Please see AWS' "Deploying serverless applications gradually" guide for full details but one way to soften this would be to roll out your new code in 10 minutes total via the Linear10PercentEvery1Minute deployment preference. This will automatically create a AWS CodeDeploy application and deployments for you. So cool!

Other Cold Start Factors

Most of these should be considered before using Provisioned Concurrency.

Client Connect Timeouts - Your Lambda application may be used by clients who have a low http open timeout. If this is the case, you may have to increase client timeouts, leverage provisioned concurrency, and/or reduce initialization time.

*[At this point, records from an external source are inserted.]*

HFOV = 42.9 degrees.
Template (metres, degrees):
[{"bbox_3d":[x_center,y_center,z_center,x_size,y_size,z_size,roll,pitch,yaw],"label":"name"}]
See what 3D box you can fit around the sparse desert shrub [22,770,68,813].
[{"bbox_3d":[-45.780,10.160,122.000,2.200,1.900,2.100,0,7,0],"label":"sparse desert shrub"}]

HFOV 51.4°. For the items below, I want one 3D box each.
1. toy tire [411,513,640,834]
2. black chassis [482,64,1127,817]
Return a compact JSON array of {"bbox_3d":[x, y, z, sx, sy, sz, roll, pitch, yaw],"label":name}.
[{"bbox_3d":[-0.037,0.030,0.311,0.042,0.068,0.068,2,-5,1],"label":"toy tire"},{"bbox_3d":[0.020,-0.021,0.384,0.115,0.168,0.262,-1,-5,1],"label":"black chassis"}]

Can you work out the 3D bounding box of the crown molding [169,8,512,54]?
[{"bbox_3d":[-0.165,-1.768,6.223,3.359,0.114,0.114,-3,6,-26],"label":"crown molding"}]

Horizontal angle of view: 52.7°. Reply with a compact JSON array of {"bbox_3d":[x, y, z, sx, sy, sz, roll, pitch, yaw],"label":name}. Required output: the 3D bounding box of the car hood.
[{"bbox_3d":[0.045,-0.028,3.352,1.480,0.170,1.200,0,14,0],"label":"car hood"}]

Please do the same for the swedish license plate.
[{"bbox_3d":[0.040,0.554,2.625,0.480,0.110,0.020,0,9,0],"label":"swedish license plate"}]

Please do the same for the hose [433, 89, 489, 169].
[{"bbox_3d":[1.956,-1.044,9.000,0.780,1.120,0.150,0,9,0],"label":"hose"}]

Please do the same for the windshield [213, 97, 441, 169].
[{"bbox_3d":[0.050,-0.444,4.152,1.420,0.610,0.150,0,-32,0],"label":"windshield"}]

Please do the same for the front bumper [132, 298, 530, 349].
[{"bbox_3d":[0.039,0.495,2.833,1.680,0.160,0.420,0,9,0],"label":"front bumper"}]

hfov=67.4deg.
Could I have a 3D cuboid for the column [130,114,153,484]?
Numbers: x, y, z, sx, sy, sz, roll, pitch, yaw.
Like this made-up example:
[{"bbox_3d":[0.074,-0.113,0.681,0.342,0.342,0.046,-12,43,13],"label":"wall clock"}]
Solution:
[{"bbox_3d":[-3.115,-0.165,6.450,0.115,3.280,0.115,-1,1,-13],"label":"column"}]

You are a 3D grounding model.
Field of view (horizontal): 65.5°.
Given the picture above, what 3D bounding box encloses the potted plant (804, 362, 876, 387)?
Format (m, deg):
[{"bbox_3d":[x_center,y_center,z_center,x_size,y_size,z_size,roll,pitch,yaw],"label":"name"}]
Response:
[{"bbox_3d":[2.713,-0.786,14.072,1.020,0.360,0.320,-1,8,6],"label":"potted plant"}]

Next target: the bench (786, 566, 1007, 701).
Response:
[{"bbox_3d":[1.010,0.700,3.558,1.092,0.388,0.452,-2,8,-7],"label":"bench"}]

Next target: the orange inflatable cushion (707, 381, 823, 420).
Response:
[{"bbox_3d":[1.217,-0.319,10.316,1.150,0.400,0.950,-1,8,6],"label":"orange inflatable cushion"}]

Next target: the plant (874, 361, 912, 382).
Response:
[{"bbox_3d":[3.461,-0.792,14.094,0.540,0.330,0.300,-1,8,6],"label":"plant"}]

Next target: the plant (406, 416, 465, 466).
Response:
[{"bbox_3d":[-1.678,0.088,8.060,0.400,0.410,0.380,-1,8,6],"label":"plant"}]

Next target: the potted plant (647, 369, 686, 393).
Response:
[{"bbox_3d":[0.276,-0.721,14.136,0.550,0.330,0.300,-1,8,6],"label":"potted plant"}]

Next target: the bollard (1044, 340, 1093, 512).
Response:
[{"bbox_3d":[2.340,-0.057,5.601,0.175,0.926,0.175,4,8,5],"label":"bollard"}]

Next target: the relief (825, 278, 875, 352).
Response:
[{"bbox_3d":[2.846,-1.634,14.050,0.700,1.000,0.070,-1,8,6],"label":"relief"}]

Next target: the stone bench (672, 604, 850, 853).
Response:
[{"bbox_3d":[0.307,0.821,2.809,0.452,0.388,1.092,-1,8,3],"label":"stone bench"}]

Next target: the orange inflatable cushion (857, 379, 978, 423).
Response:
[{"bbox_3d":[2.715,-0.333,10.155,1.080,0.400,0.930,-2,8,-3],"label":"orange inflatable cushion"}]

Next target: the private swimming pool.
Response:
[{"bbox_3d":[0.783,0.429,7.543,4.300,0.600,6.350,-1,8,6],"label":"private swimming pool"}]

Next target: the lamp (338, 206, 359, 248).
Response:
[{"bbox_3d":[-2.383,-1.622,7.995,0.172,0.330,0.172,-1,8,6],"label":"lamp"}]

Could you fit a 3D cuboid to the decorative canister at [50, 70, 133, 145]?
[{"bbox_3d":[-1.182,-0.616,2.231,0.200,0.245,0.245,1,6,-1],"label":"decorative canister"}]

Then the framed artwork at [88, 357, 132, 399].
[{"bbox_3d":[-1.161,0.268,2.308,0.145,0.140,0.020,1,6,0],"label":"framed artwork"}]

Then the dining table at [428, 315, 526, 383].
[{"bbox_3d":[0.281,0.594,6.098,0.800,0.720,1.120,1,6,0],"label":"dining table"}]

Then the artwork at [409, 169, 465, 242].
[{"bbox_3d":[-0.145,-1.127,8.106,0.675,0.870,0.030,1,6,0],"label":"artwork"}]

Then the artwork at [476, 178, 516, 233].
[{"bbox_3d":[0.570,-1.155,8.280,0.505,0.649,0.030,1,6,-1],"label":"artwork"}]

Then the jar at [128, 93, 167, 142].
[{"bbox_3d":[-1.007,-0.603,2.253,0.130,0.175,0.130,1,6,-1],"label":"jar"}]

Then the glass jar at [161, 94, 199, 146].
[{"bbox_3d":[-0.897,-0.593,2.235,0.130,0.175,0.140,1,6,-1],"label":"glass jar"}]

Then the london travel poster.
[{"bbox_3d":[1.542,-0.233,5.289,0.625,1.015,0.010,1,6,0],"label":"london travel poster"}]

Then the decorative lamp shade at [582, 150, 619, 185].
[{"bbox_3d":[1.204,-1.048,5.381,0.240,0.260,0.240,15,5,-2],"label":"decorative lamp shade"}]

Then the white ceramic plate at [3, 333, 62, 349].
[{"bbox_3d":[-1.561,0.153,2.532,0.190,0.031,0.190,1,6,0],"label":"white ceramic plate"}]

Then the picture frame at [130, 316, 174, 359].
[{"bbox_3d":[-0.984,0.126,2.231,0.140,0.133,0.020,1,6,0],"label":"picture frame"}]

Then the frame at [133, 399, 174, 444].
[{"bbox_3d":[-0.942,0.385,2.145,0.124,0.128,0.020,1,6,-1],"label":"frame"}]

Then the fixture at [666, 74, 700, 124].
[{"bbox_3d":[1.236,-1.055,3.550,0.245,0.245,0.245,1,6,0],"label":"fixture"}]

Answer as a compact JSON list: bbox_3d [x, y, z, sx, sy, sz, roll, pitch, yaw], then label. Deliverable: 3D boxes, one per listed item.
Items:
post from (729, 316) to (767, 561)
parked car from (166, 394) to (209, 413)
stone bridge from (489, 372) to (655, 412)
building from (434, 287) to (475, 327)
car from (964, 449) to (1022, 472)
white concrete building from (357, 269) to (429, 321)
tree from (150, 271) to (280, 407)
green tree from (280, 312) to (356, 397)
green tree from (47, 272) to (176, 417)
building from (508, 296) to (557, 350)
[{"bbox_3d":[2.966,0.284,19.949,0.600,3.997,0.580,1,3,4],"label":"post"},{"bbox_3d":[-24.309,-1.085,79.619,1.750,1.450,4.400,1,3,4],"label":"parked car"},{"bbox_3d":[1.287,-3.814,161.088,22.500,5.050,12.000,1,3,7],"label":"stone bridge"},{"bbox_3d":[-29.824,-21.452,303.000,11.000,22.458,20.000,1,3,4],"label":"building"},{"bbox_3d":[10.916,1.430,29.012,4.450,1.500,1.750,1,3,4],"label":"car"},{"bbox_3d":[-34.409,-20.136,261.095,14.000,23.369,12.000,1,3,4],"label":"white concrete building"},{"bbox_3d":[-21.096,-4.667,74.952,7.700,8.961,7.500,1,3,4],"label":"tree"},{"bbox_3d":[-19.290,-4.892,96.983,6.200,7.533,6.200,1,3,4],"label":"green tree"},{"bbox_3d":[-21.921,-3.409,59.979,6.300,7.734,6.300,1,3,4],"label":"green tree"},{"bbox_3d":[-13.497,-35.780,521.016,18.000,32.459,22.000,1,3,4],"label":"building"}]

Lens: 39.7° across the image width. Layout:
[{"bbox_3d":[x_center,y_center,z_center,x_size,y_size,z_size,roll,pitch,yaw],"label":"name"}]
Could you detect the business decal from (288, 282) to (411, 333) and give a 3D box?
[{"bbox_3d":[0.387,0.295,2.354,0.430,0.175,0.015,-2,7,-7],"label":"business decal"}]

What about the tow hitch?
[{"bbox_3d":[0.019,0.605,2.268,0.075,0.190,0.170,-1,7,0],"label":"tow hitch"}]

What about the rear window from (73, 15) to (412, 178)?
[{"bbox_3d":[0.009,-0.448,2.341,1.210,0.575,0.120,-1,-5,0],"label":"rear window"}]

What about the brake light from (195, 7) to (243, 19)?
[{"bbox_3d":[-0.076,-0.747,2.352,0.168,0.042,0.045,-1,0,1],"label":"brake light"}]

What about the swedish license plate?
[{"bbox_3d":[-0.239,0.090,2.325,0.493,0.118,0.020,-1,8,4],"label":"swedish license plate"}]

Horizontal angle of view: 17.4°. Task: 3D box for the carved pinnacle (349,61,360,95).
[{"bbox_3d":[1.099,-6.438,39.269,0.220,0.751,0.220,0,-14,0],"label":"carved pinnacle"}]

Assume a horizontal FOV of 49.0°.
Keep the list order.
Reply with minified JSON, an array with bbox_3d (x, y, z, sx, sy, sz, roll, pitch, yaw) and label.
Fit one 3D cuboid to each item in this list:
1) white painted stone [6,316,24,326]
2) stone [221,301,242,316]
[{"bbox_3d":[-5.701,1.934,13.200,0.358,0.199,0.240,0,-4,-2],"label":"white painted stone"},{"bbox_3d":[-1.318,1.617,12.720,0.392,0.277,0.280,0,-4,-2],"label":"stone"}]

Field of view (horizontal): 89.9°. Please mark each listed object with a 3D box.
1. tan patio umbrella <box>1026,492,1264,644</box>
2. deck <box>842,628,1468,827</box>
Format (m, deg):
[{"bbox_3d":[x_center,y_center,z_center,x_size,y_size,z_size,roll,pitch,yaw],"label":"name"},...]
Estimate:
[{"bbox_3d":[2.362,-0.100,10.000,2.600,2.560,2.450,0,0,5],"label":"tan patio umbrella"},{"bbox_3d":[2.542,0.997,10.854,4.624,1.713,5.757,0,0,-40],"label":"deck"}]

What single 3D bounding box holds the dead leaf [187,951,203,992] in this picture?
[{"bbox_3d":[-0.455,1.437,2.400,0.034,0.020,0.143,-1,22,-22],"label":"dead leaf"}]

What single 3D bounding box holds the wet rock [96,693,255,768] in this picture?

Update Ruby - New versions of Ruby typically boot and run faster. Since our cookiecutter project uses custom Ruby Ubuntu with Lambda containers, updating Ruby should be as easy as changing a few lines of code.

Memory & vCPU - It has been proposed that increased Memory/vCPU could reduce cold starts. We have not seen any evidence of this. For example, we recommend that Rails functions use 1792 for its MemorySize equal to 1 vCPU. Any lower would sacrifice response times. Tests showed that increasing this to 3008 equal to 2 vCPUs did nothing for a basic Rails application but cost more. However, if your function does concurrent work doing initialization, consider testing different values here.

Lazy DB/Resource Connections - Rails is really good at lazy loading database connections. This is important to keep the "Init" phase of the Lambda execution lifecycle quick and under 10s. This allows the first "Invoke" to connect to other resources. To keep init duration low, make sure your application does not eagerly connect to resources. Both ActiveRecord and Memcached w/Dalli are lazy loaded by default.

ActiveRecord Schema Cache - Commonly called Rails' best kept performance feature, the schema cache can help reduce first request response time after Rails is initialized. So it should not help the init time but it could very easily help the first invoke times.

Reduce Image Size - Sort of related to your Ruby version, always make sure that your ECR image is as small as possible. Lambda Containers supports up to 10GB for your image. There is no data on how much this could effect cold starts. So please share your stories.